Malala Yousafzai, the first Pakistani child nominated by Unicef for the Peace Award on Universal Children’s Day, has been gunned down by the Taliban. “She is our daughter,” the President of Pakistan said when he heard the news.

As I write, the doctors are trying to stabilize Malala enough to be moved to Dubai for state-of-the art treatment. Let us hope—and pray if we pray—that she makes it. Two other girls were also injured in the attack which, as I understand it, took place in broad daylight on a bus.

Malala began writing when she was very young—eleven years old—about her life as a young girl in the Taliban-controlled Swat region of Pakistan. She is now only fourteen and the author of a blog that is published in Urdu by the BBC: http://news.bbc.co.uk/2/hi/south_asia/7834402.stm. Even in the English translation, the entries are breathtaking—concise, clear, and urgent. Reading them today, I am concerned about the young girls in Afghanistan who have been enjoying school under the American occupation, but will be endangered again once our troops are withdrawn and the Taliban reclaims the government. More than certainly, this will happen.
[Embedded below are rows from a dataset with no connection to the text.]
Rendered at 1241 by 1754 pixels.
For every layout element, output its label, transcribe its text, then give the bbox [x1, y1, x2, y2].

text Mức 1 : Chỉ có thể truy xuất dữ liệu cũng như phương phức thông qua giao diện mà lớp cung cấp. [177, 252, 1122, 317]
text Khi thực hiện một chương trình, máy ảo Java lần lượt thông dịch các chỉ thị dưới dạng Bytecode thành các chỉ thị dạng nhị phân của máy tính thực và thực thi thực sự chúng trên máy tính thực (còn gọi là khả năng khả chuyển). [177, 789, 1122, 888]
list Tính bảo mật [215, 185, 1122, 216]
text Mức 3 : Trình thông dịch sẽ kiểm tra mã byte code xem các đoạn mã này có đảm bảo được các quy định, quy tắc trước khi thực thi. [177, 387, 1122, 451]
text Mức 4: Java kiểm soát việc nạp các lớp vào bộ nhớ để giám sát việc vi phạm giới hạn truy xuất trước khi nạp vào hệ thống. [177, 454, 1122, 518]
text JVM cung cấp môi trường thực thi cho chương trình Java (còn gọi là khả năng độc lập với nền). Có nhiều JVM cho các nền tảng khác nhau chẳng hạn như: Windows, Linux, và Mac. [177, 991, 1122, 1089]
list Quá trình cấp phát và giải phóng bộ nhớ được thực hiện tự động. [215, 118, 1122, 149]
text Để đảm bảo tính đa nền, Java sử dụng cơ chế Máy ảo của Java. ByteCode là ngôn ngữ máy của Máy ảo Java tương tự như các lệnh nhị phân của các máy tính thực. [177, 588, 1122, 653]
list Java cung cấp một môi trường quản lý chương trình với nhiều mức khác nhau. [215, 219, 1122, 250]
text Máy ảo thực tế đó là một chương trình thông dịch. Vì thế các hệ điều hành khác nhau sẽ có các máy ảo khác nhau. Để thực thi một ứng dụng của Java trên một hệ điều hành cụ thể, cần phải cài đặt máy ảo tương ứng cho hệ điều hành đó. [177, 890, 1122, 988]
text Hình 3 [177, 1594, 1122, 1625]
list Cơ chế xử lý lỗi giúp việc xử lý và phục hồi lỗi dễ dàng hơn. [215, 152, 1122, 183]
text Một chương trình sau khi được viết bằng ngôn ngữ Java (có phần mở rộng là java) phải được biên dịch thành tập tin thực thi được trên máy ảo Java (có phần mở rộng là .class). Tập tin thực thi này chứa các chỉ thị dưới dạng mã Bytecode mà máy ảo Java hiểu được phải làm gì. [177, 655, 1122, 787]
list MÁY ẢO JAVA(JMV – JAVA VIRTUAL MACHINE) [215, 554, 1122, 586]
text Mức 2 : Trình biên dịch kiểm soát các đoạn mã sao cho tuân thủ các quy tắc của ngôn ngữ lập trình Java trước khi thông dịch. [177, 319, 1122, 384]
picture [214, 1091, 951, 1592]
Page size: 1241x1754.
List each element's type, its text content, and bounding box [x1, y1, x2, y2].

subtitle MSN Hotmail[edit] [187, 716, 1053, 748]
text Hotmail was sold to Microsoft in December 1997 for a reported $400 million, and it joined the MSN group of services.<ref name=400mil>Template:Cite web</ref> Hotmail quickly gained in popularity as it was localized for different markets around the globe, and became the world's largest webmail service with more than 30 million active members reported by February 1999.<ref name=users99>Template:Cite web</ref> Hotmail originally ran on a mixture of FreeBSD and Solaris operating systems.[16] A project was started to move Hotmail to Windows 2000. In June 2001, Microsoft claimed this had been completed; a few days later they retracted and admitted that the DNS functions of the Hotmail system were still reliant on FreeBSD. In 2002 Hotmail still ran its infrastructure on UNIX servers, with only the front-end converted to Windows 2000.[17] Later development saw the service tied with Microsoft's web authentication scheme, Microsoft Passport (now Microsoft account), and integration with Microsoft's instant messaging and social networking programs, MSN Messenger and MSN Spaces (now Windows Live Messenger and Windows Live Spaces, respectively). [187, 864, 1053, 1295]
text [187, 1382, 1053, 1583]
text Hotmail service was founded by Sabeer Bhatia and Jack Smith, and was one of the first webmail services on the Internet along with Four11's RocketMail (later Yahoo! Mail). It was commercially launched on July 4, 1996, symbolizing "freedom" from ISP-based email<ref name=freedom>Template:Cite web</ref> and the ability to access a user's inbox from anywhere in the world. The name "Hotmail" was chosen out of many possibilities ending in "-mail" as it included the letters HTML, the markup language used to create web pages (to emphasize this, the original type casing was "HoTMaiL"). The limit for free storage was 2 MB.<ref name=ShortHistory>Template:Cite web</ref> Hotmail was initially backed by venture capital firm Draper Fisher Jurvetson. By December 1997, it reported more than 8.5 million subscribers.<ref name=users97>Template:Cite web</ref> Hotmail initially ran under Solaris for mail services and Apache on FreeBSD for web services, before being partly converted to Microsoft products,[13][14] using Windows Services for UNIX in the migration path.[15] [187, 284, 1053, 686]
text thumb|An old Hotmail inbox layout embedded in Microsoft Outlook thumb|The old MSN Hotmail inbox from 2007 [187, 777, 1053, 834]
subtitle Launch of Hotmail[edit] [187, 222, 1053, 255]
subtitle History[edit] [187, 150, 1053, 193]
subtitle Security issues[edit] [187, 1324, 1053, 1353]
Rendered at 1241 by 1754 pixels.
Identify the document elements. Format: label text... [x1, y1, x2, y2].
Living so far away in a land where—despite our own hardships—comfort, universal education, and the freedom to write and speak, are taken for granted for most of us, I am wondering, apart from solidarity and our own blogs, what we can do to help Malala and others like her. Does anything we say or write make a difference?

Oddly, Malala’s name in Urdu means “grief stricken,” and she wanted to change it to her pen name, Gul Makai. I do not believe in portents, but I am grief stricken about Malala—what she has had to endure even before this assassination attempt—and will dedicate my class to her tonight.